MCP also introduces a clean separation between knowledge tools (read-only resources that provide information) and action tools (capabilities that modify external state). This distinction matters for governance. Knowledge tools—retrieving a customer’s order history, querying a knowledge base, looking up a product catalog—carry relatively low risk. Action tools—creating a support ticket, processing a refund, updating an account record—require authorization, audit logging, and potentially human approval. MCP’s explicit categorization makes it easier to apply appropriate controls to each type.
It is worth noting what MCP does not specify. Authentication, authorization, service discovery, rate limiting, and operational governance are all left to implementers. MCP standardizes the communication protocol, not the operational infrastructure around it.
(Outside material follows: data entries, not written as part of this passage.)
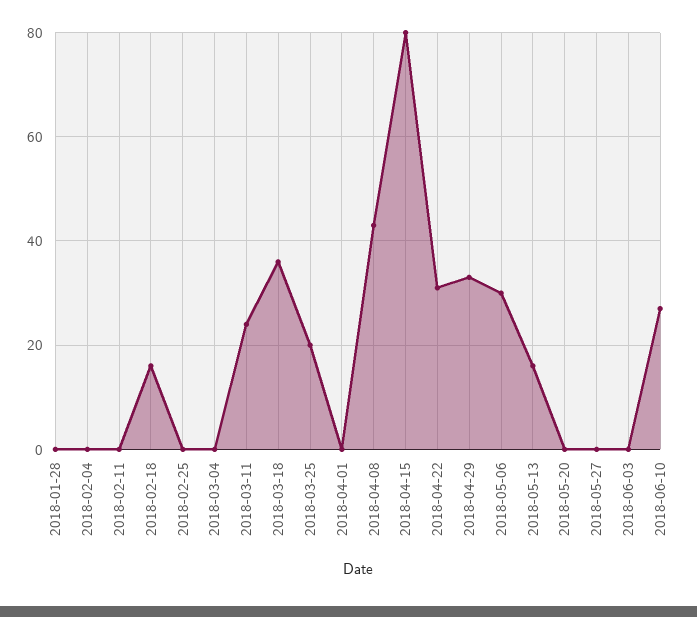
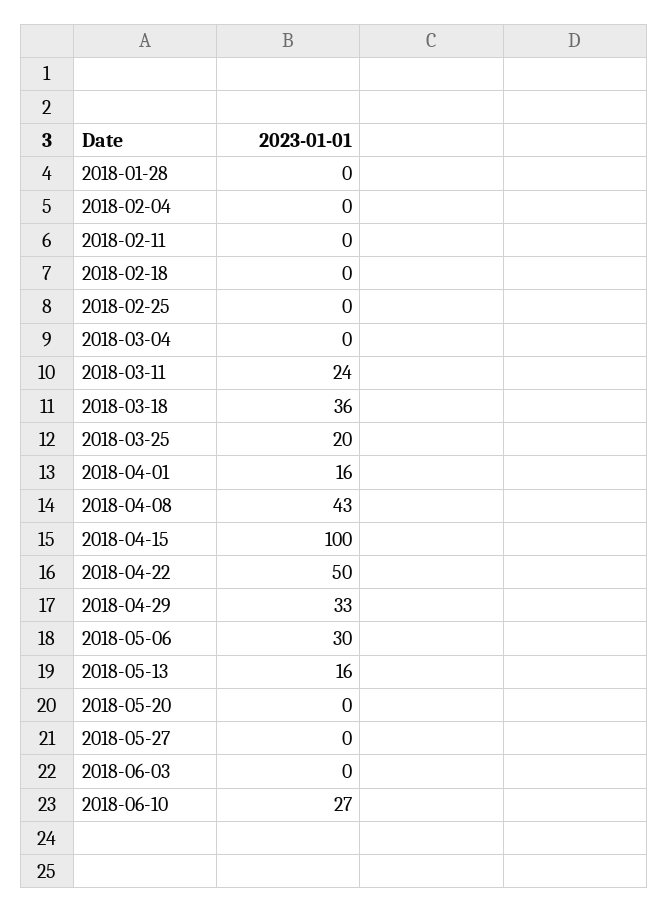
2018-02-18: 15 -> 0
2018-04-01: 0 -> 16
2018-04-15: 80 -> 100
2018-04-22: 30 -> 50

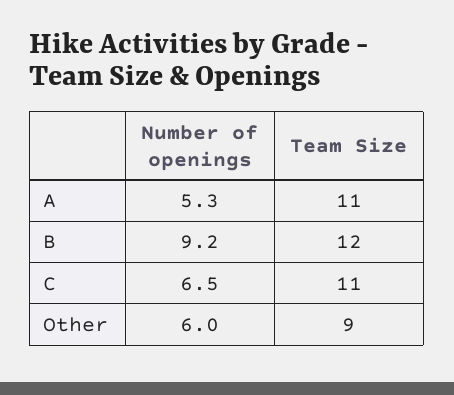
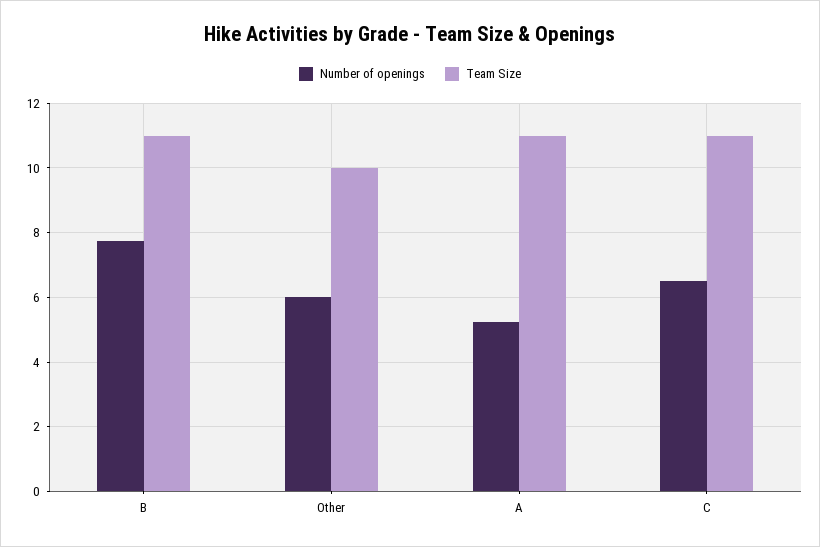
Number of openings, B: 9.2 -> 7.8
Team Size, B: 12 -> 11
Team Size, Other: 9 -> 10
Organizations adopting MCP still need to build or integrate these capabilities—but they can do so once, at the infrastructure layer, rather than re-implementing them for every agent-to-tool connection.
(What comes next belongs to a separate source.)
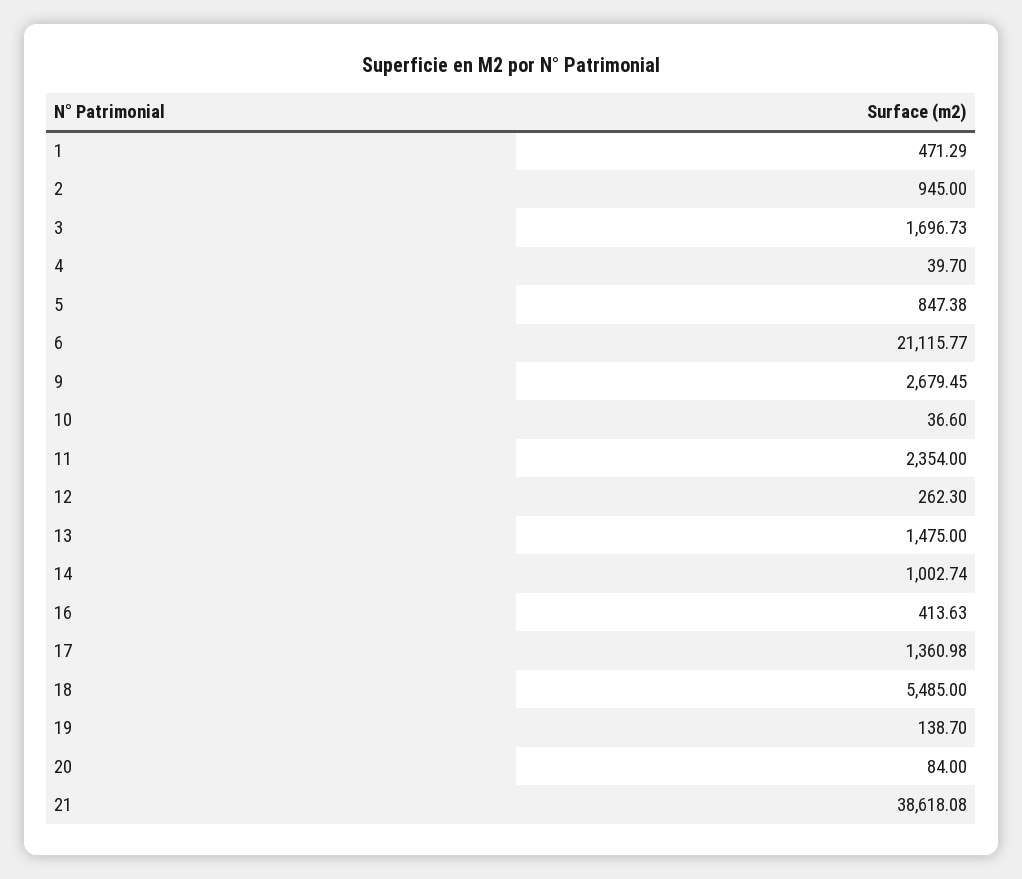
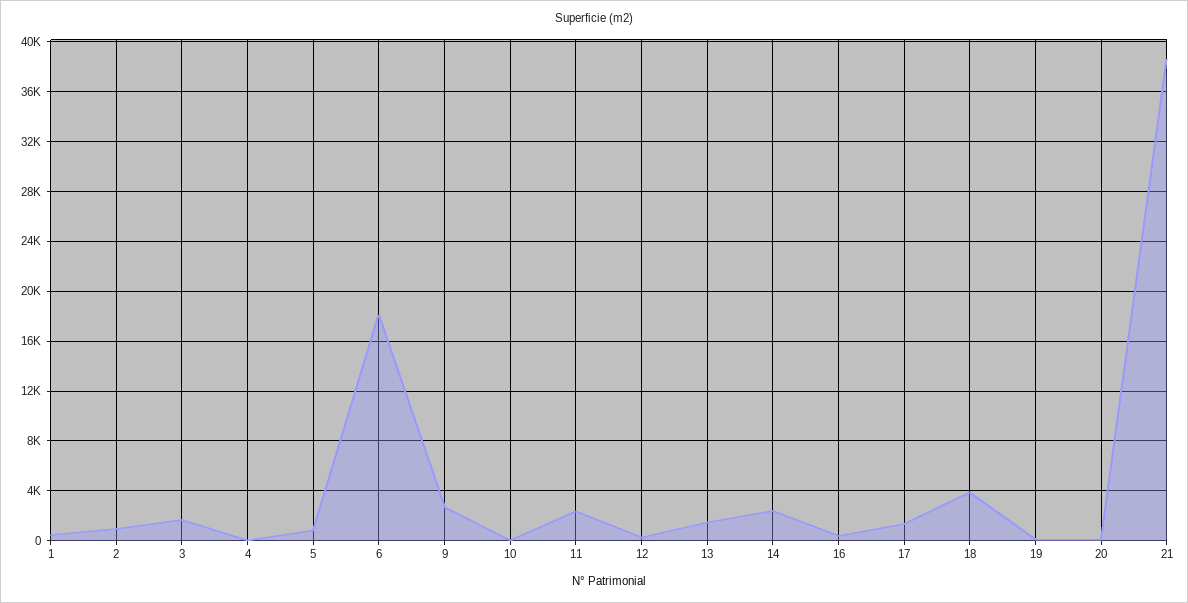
6: 21115.77 -> 18000
14: 1002.74 -> 2500
18: 5485 -> 4000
From Capabilities to Primitives
Tool use, function calling, and structured output are the substrate on which agentic systems are built. Without them, a language model is confined to generating text. With them, it becomes a reasoning engine that can perceive, decide, and act within a defined operational envelope.
This is precisely what connects these foundational capabilities to the higher-level abstractions that matter for agent design. In the agentic primitives framework, tools are one of the six fundamental categories—the interfaces through which agents access external systems and take action. Tools divide into knowledge tools (read-only retrieval from databases, APIs, and knowledge bases) and action tools (operations that modify external state). Function calling is the mechanism that makes tools work. Structured output is the mechanism that makes an agent’s reasoning legible and actionable to the rest of the system. And MCP is the emerging standard that makes tools portable and interoperable across frameworks and providers.
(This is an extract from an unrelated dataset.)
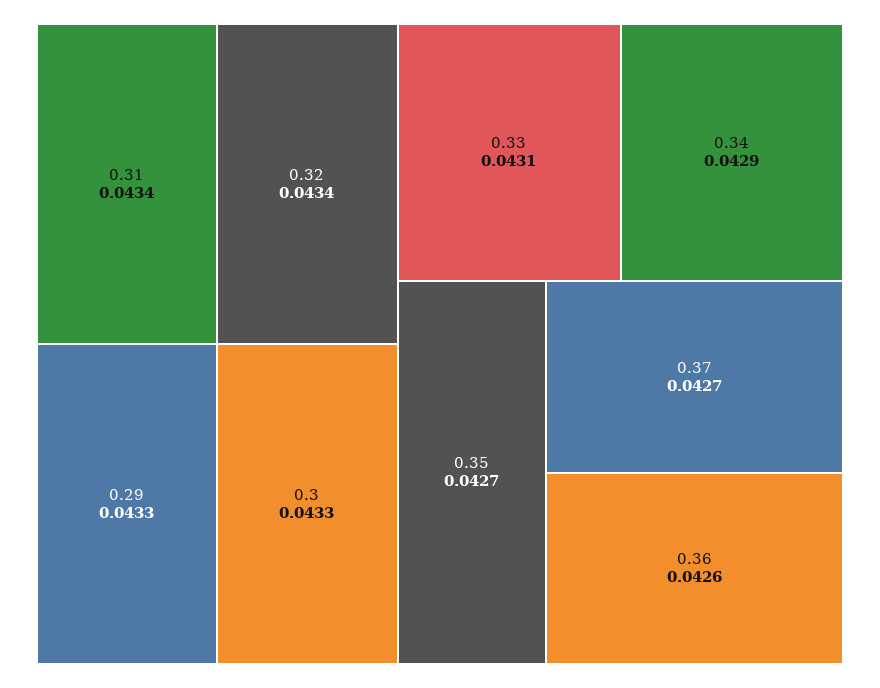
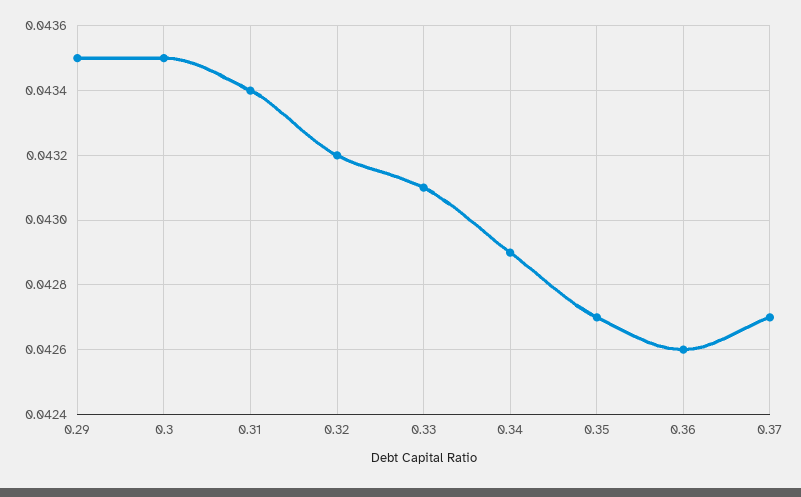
0.32: 0.0434 -> 0.0432
0.29: 0.0433 -> 0.0435
0.3: 0.0433 -> 0.0435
Understanding these mechanisms at a technical level isn’t optional for anyone building enterprise agents. The decisions you make about tool design—what schemas you define, what validation you enforce, what governance you apply—directly determine whether your agents operate reliably or fail unpredictably. The abstractions above this layer (skills, tasks, orchestration patterns) assume that the tool layer works. When it doesn’t, nothing else matters.
Key Takeaways
The transition from chatbot to agent building block rests on three technical capabilities: tool use gives models the ability to request actions from external systems through a structured propose-and-execute pattern that keeps the application layer in control; function calling provides the formal, schema-driven contract between model and application that makes tool interactions reliable, composable, and governable; and structured output constrains model responses to predictable formats that downstream systems can parse and act on without human interpretation. MCP adds a standards layer on top, making tool integrations portable across frameworks and providers while cleanly separating knowledge tools from action tools for governance purposes. These are not features to evaluate in isolation—they are the foundational substrate that every other agentic pattern depends on, from the skills that encode domain expertise to the orchestration patterns that coordinate multi-agent workflows. Get the tool layer right, and you have a foundation for agents that scale. Get it wrong, and every abstraction you build above it inherits that fragility.